GIVEN EXERCISE A: In the records, starting at their first line and ending at the line containing "75: (558, 87)", rename "point_idx" to "point_id" and leave every other character as it is. Reproduce those lines with the change, and omit the picture markers from your answer.

Dor,

I believe, I tried it in many ways and the result is quite disappointing.
I've run my scans on 3 different clusters, one of which was using on VMs
and I was able to scale it up and down (3-5-7 VMs, 8 to 24 cores) to see,
how this affects the performance.

I also generated the flow from spark cluster ranging from 4 to 40 parallel
tasks as well as just multi-threaded client.

The surprise is that trivial fetch of all records using token ranges takes
pretty much the same time in all setups.

The only beneficial thing I've learned is that it is much more efficient to
create a MATERIALIZED VIEW than to filter (even using secondary index).

Say, I have a typical dataset, around 3Gb of data, 1M records. And I have a
trivial scan practice:

String.format("SELECT token(user_id), user_id, events FROM user_events
WHERE token(user_id) >= %d ", start) + (end != null ? String.format(" AND
token(user_id) < %d ", end) : "")

I split all tokens into start-end ranges (except for last range, which only
has start) and query ranges in multiple threads, up to 40.

Whole process takes ~40s on 3 VMs cluster  2+2+4 cores, 16Gb RAM each 1
virtual disk. And it takes ~30s on real hardware clusters
8servers*8cores*32Gb. Level of the concurrency does not matter pretty much
at all. Util it is too high or too low.
Size of tokens range matters, but here I see the rule "make it larger, but
avoid cassandra timeouts".
I also tried spark connector to validate that my test multithreaded app is
not the bottleneck. It is not.

I expected some kind of elasticity, I see none. Feels like I do something
wrong...

GIVEN EXERCISE B: Write the next part of the message about slow Cassandra token-range scans, picking up after its final sentence.

Dataset entries:
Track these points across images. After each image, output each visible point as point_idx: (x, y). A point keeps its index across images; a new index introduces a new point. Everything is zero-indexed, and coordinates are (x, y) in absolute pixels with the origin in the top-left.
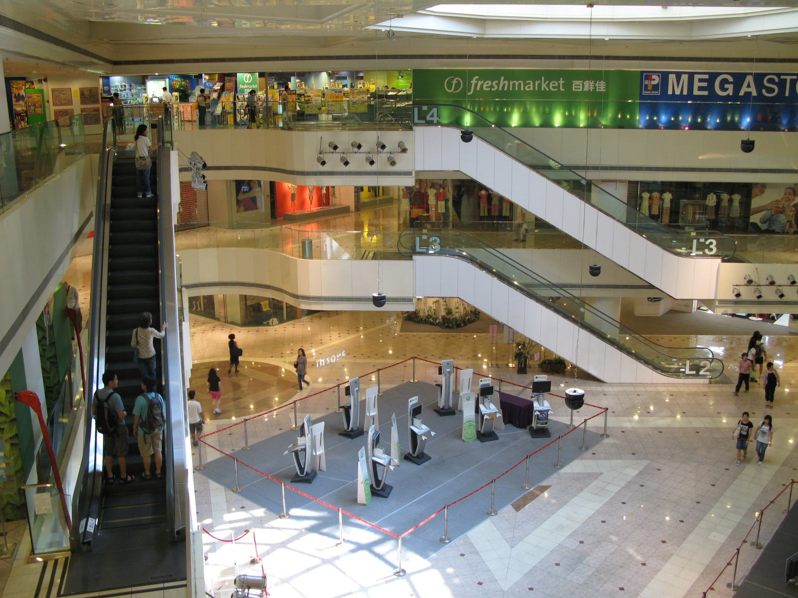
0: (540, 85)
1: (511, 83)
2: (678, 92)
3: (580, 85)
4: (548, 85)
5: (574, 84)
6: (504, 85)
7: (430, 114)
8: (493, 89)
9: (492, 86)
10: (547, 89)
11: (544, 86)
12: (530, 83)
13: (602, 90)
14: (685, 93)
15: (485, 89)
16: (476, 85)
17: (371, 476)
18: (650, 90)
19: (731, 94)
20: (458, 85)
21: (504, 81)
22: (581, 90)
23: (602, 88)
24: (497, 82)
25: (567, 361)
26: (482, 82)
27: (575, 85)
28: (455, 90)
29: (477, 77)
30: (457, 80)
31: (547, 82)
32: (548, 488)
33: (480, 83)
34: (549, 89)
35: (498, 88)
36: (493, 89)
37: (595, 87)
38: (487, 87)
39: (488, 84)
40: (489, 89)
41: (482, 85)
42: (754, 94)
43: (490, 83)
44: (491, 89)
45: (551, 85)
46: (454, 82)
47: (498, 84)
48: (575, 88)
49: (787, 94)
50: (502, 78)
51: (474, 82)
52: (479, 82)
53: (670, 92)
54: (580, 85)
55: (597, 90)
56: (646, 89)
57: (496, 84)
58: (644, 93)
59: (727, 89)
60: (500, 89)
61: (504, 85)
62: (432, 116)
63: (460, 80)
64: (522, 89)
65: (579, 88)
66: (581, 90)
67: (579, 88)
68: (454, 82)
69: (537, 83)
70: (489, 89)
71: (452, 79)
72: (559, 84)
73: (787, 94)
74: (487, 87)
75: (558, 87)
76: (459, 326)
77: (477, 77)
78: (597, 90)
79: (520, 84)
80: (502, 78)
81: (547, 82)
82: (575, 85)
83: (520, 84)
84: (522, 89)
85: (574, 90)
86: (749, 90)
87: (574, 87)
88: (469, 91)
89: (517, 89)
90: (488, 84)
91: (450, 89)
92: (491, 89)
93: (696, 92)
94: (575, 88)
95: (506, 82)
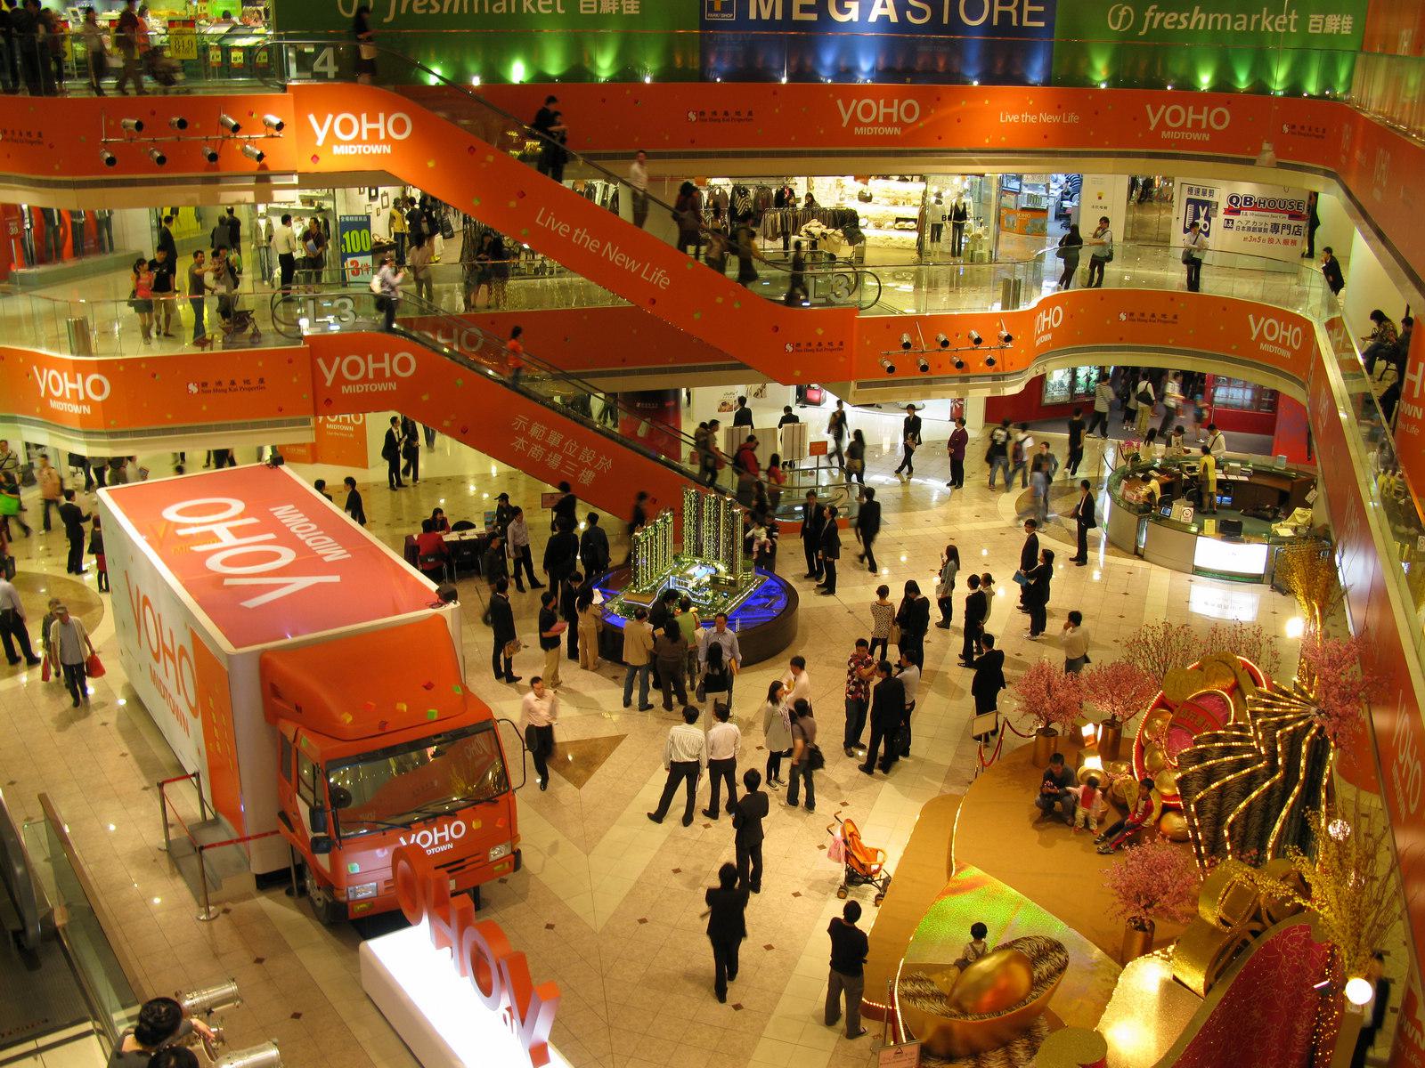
0: (1258, 23)
1: (1211, 17)
2: (766, 15)
3: (1318, 23)
4: (1272, 23)
5: (1311, 21)
6: (1199, 20)
7: (320, 59)
8: (431, 12)
9: (1178, 22)
10: (534, 11)
11: (1265, 23)
12: (1242, 19)
13: (633, 12)
14: (778, 16)
15: (416, 10)
16: (1152, 19)
17: (79, 964)
18: (716, 12)
19: (856, 19)
20: (1126, 19)
21: (1199, 12)
22: (595, 12)
23: (633, 7)
24: (1188, 15)
25: (1218, 539)
26: (1163, 14)
27: (1314, 23)
28: (1121, 28)
29: (1155, 7)
30: (1126, 10)
31: (1272, 17)
32: (621, 740)
33: (1158, 16)
34: (1274, 29)
35: (1189, 25)
36: (431, 12)
37: (621, 7)
38: (1170, 24)
39: (1172, 17)
40: (424, 11)
41: (1162, 20)
42: (894, 19)
43: (1176, 16)
44: (428, 11)
45: (1277, 22)
46: (1122, 13)
47: (1189, 19)
48: (1313, 28)
49: (946, 21)
50: (1197, 8)
51: (1149, 14)
52: (1158, 14)
53: (753, 16)
54: (1318, 23)
55: (625, 12)
56: (711, 10)
57: (1186, 18)
58: (709, 17)
59: (849, 10)
60: (1192, 27)
61: (1199, 20)
62: (324, 63)
63: (1130, 9)
64: (487, 11)
65: (592, 9)
66: (595, 12)
67: (592, 9)
68: (1122, 13)
69: (1254, 18)
70: (424, 11)
71: (1119, 9)
72: (1289, 21)
73: (946, 21)
74: (1170, 24)
75: (1287, 26)
76: (1327, 586)
77: (1155, 7)
78: (625, 12)
79: (1225, 21)
80: (1197, 8)
81: (1272, 17)
82: (1314, 23)
83: (1225, 21)
84: (487, 11)
85: (582, 11)
86: (883, 12)
87: (1311, 25)
88: (387, 16)
89: (476, 11)
90: (1172, 17)
91: (1115, 25)
92: (428, 11)
93: (797, 15)
94: (1313, 28)
95: (1203, 16)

TASK RESPONSE A:
Track these points across images. After each image, output each visible point as point_id: (x, y). A point keeps its index across images; a new index introduces a new point. Everything is zero-indexed, and coordinates are (x, y) in absolute pixels with the origin in the top-left.
0: (540, 85)
1: (511, 83)
2: (678, 92)
3: (580, 85)
4: (548, 85)
5: (574, 84)
6: (504, 85)
7: (430, 114)
8: (493, 89)
9: (492, 86)
10: (547, 89)
11: (544, 86)
12: (530, 83)
13: (602, 90)
14: (685, 93)
15: (485, 89)
16: (476, 85)
17: (371, 476)
18: (650, 90)
19: (731, 94)
20: (458, 85)
21: (504, 81)
22: (581, 90)
23: (602, 88)
24: (497, 82)
25: (567, 361)
26: (482, 82)
27: (575, 85)
28: (455, 90)
29: (477, 77)
30: (457, 80)
31: (547, 82)
32: (548, 488)
33: (480, 83)
34: (549, 89)
35: (498, 88)
36: (493, 89)
37: (595, 87)
38: (487, 87)
39: (488, 84)
40: (489, 89)
41: (482, 85)
42: (754, 94)
43: (490, 83)
44: (491, 89)
45: (551, 85)
46: (454, 82)
47: (498, 84)
48: (575, 88)
49: (787, 94)
50: (502, 78)
51: (474, 82)
52: (479, 82)
53: (670, 92)
54: (580, 85)
55: (597, 90)
56: (646, 89)
57: (496, 84)
58: (644, 93)
59: (727, 89)
60: (500, 89)
61: (504, 85)
62: (432, 116)
63: (460, 80)
64: (522, 89)
65: (579, 88)
66: (581, 90)
67: (579, 88)
68: (454, 82)
69: (537, 83)
70: (489, 89)
71: (452, 79)
72: (559, 84)
73: (787, 94)
74: (487, 87)
75: (558, 87)

TASK RESPONSE B:
On 17 August 2017 at 00:19, Dor Laor <d...@scylladb.com> wrote:

> Hi Alex,
>
> You probably didn't get the paralelism right. Serial scan has
> a paralelism of one. If the paralelism isn't large enough, perf will be
> slow.
> If paralelism is too large, Cassandra and the disk will trash and have too
> many context switches.
>
> So you need to find your cluster's sweet spot. We documented the procedure
> to do it in this blog: http://www.scylladb.com/
> 2017/02/13/efficient-full-table-scans-with-scylla-1-6/
> and the results are here: http://www.scylladb.com/
> 2017/03/28/parallel-efficient-full-table-scan-scylla/
> The algorithm should translate to Cassandra but you'll have to use
> different rules of the thumb.
>
> Best,
> Dor
>
>
> On Wed, Aug 16, 2017 at 9:50 AM, Alex Kotelnikov <
> alex.kotelni...@diginetica.com> wrote:
>
>> Hey,
>>
>> we are trying Cassandra as an alternative for storage huge stream of data
>> coming from our customers.
>>
>> Storing works quite fine, and I started to validate how retrieval does.
>> We have two types of that: fetching specific records and bulk retrieval for
>> general analysis.
>> Fetching single record works like charm. But it is not so with bulk fetch.
>>
>> With a moderately small table of ~2 million records, ~10Gb raw data I
>> observed very slow operation (using token(partition key) ranges). It takes
>> minutes to perform full retrieval. We tried a couple of configurations
>> using virtual machines, real hardware and overall looks like it is not
>> possible to all table data in a reasonable time (by reasonable I mean that
>> since we have 1Gbit network 10Gb can be transferred in a couple of minutes
>> from one server to another and when we have 10+ cassandra servers and 10+
>> spark executors total time should be even smaller).
>>
>> I tried datastax spark connector. Also I wrote a simple test case using
>> datastax java driver and see how fetch of 10k records takes ~10s so I
>> assume that "sequential" scan will take 200x more time, equals ~30 minutes.
>>
>> May be we are totally wrong trying to use Cassandra this way?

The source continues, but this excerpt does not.